2030’da araçların neredeyse %60’ elektrikli ve daha akıllı olacak. Bu vesile ile mobilite sektörü akıllı araçlar ve akıllı bileşenler üzerine yoğunlaşıyor olacaktır. Özellikle yazılımın her bir bileşene gömülü olduğu durumda tüm ürünler gibi onların alt bileşenleri de akıllı olacaklar. Yapay zekanın gelişmesi -ki bunu şu anda dünyada en fazla çalışmanın yapıldığı makalenin yayınlandığı patentlerin alındığı bir alan olarak görmekteyiz- hem tedarik sektörünü hem de ana sanayi çok yakından ilgilendirmektedir.
Bugünkü teknolojik gelişmelerin, “geleneksel” otomotivcilere risk oluşturduğu bir gerçektir. Ancak riskleri fırsatlara çeviren girişimci sanayicilerimiz bu süreçten kazançlı çıkıyor olacaklardır. Mobilite kavramını benimsediğimiz bu süreçte, tedarik sektörü ve ana sanayi arasındaki ilişki de ciddi manada bir dönüşüm içerisindedir. Özellikle pandemi türü olağanüstü sürecin tetiklemesiyle tedarik zincirine bakış tamamen değişmiş durumdadır. Artık tedarik sektörü daha fazla sorumluluk alacak, çok daha fazla katma değerli partneri durumuna geçecektir.
Öyleyse, ürün ve hizmetlerimiz bugünden tam dijital erişime uyumlu, meta bir dünyaya hazır olmalı. Tam burada “sürdürülebilir inovasyon” dan bahsetmek isterim.
İhtiyacımız sürdürülebilir inovasyon altyapısını kurgulamak ve bir an önce bu konudaki süreçleri adım adım başlatmak olacaktır. Bunun için önerimiz otomotiv ana sanayi ve tedarikçilerinin birlikte çalışabileceği bir platform mimarisi olması şeklindedir. Artık tek başına 2D CAD ve 3D modelleme yapmak yetmiyor, bunları ayrık PDM (ürün veri yönetimi) sisteminde yönetmek ya da klasik bir PLM (ürün yaşam çevrim yönetimi) içinde yürütmek de yetmiyor olacak. Dijital dönüşümün ana kavramlarından biri olan ürün ve prosesin dijital ikizleri ancak “platform” yapısındaki PLM sistemi ile ortaya konabilecek.

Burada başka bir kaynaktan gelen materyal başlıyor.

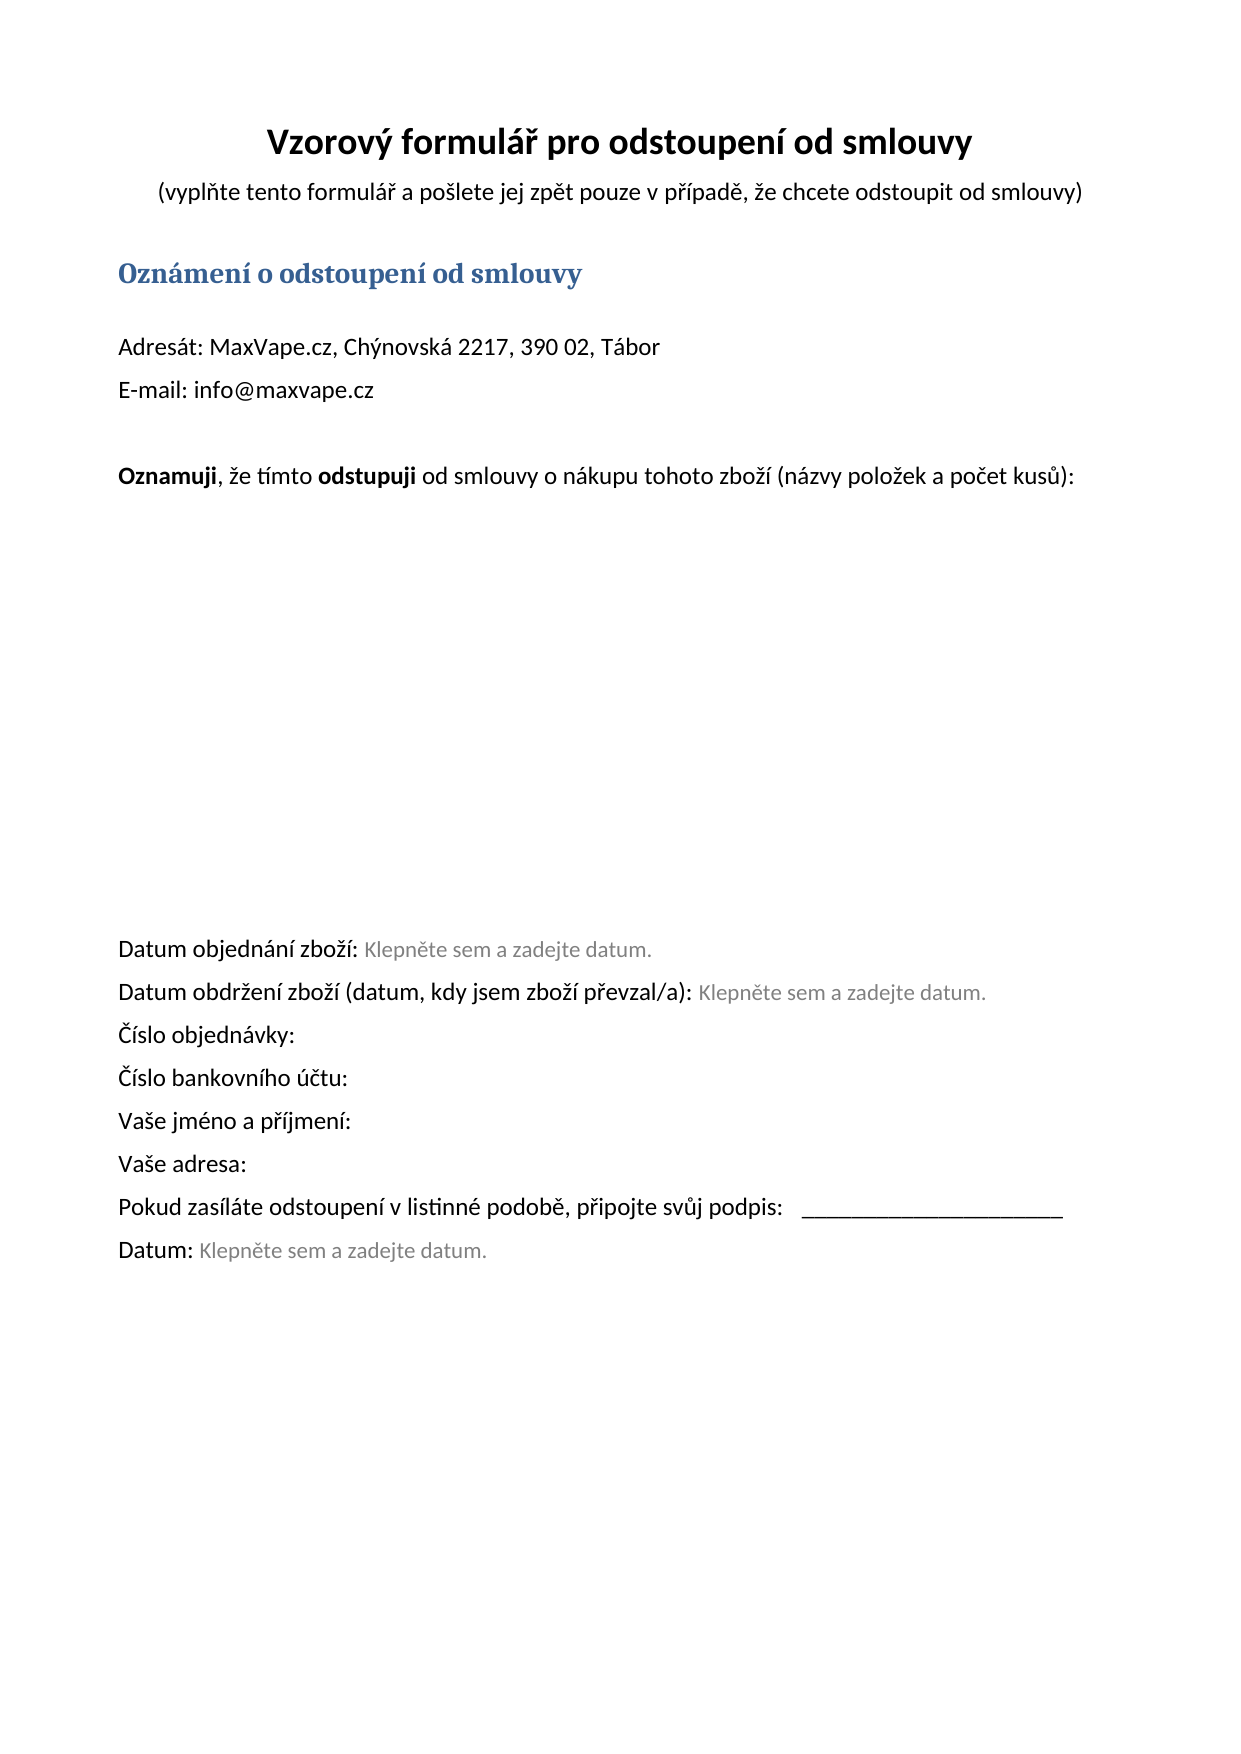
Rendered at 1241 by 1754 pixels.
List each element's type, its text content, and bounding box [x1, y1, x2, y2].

subtitle Oznámení o odstoupení od smlouvy [118, 257, 1122, 291]
text Vaše jméno a příjmení: [118, 1105, 1122, 1136]
text Pokud zasíláte odstoupení v listinné podobě, připojte svůj podpis: _____________________ [118, 1191, 1122, 1222]
text Oznamuji, že tímto odstupuji od smlouvy o nákupu tohoto zboží (názvy položek a počet kusů): [118, 460, 1122, 491]
text E-mail: info@maxvape.cz [118, 374, 1122, 404]
text Datum obdržení zboží (datum, kdy jsem zboží převzal/a): [118, 976, 1122, 1007]
text Vzorový formulář pro odstoupení od smlouvy [118, 118, 1122, 164]
text (vyplňte tento formulář a pošlete jej zpět pouze v případě, že chcete odstoupit od smlouvy) [118, 176, 1122, 207]
text Datum: [118, 1234, 1122, 1265]
text Datum objednání zboží: [118, 933, 1122, 964]
text Adresát: MaxVape.cz, Chýnovská 2217, 390 02, Tábor [118, 331, 1122, 362]
text Číslo objednávky: [118, 1019, 1122, 1050]
text Číslo bankovního účtu: [118, 1062, 1122, 1093]
text Vaše adresa: [118, 1148, 1122, 1179]
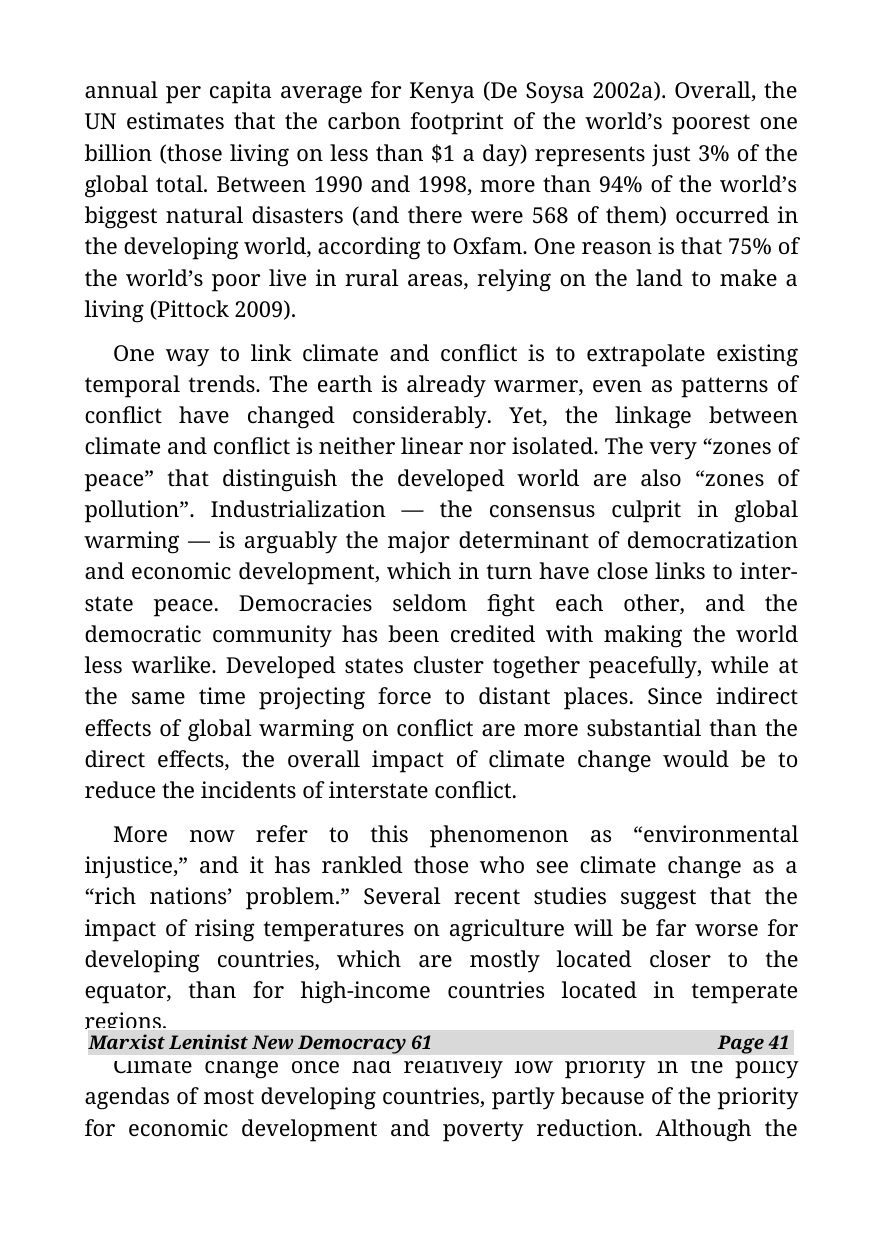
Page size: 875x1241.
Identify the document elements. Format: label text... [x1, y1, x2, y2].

text One way to link climate and conflict is to extrapolate existing temporal trends. The earth is already warmer, even as patterns of conflict have changed considerably. Yet, the linkage between climate and conflict is neither linear nor isolated. The very “zones of peace” that distinguish the developed world are also “zones of pollution”. Industrialization ― the consensus culprit in global warming ― is arguably the major determinant of democratization and economic development, which in turn have close links to inter-state peace. Democracies seldom fight each other, and the democratic community has been credited with making the world less warlike. Developed states cluster together peacefully, while at the same time projecting force to distant places. Since indirect effects of global warming on conflict are more substantial than the direct effects, the overall impact of climate change would be to reduce the incidents of interstate conflict. [84, 337, 799, 805]
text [84, 1050, 799, 1142]
text More now refer to this phenomenon as “environmental injustice,” and it has rankled those who see climate change as a “rich nations’ problem.” Several recent studies suggest that the impact of rising temperatures on agriculture will be far worse for developing countries, which are mostly located closer to the equator, than for high-income countries located in temperate regions. [84, 819, 799, 1036]
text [84, 75, 799, 323]
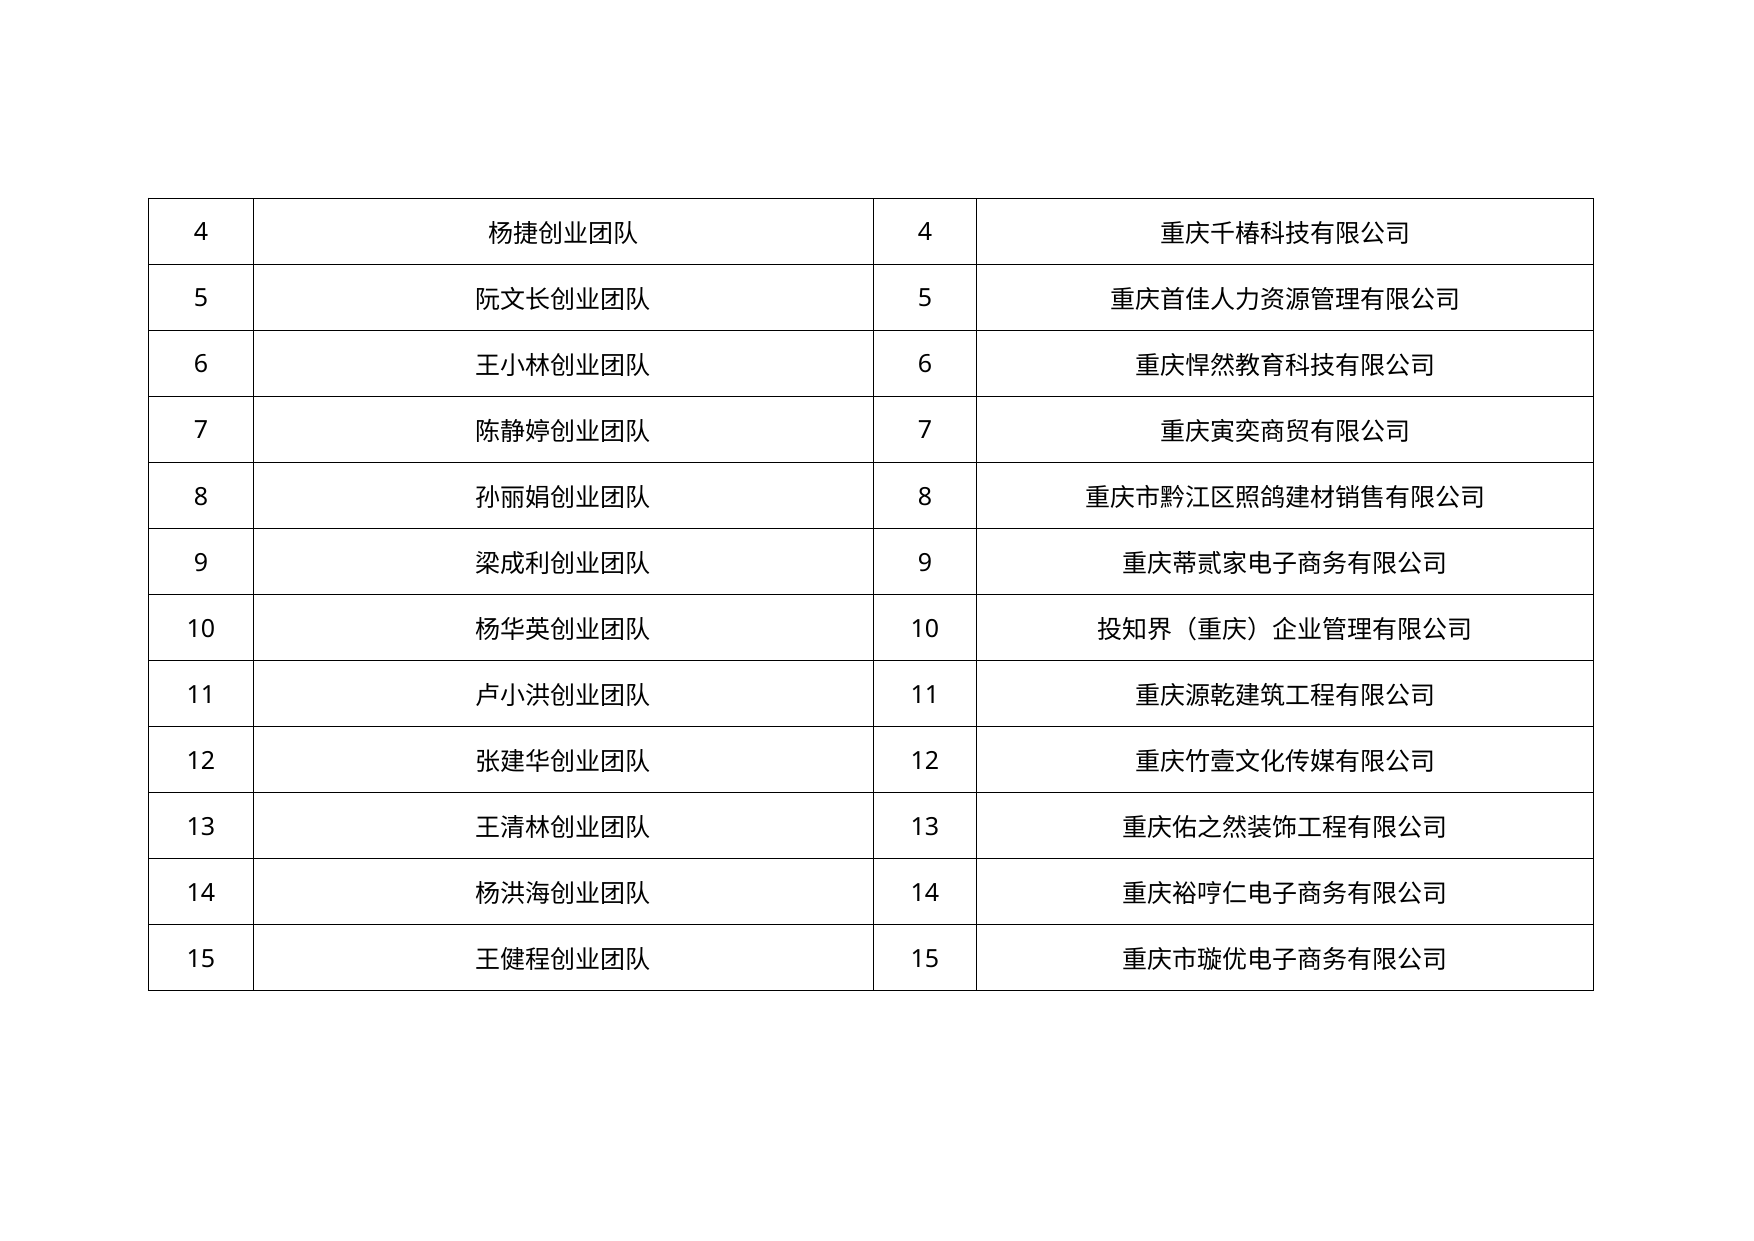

Bu yapıda süreçlerin merkezine dijital ikizleri oluşturulacak ürün ve sürecin MBSE (model tabanlı sistem mühendisliği) oturmuş olarak, tüm ürün ve hizmet kurgusu ve tasarımı, müşteriye teslimi ve tüm servis süreçleri böyle bir platform üzerinde yürütülecektir.
Ortak ve eşgüdümlü çalışma alanı
Her yerden, eşzamanlı veriye erişim
Güncel ve tek kopya belge ve bilgi
Büyük verilere erişilebilmek ve işlemek
Bilgi ve belgelerin güvenliği
Gereksinimin yönetilmesi
Projenin geniş manada yönetilmesi
Sorunların (Issue) takibi ve yönetilmesi
Ürün bilgilerinin kapsamlı kaydı ve yönetilmesi
Konfigürasyon ve varyant yönetiminin yapılabilmesi
Doğrulama ve test süreçlerinin kurgulanması ve takibi
Sanal prototip ve testleri ile bunların simülasyonlarının yapılabilmesi
Üretim proses planlamalarının yapılması
Fabrika yerleşim ve planlamalarının yapılması
Üretim ve montaj ve kurgularının arttırılmış ve sanal gerçeklikle bütünleşik simülasyonu
Ürün lojistik, servis ve bakım planlaması, yedek parça listelerinin takibi…

Bunlar ve alt süreçlerinin büyük takım içerisinde entegre olarak yönetilmesi gerekmektedir.
Gelecek geliyor… aman oyuna dahil olmakta geç kalmayalım diyerek; iş modellerimizi, ürün ve hizmetlerimizi, süreçlerimizi, organizasyon ve ekibimize buna göre kurgulamaya başladık ve yola çıktık…diyebiliyor muyuz?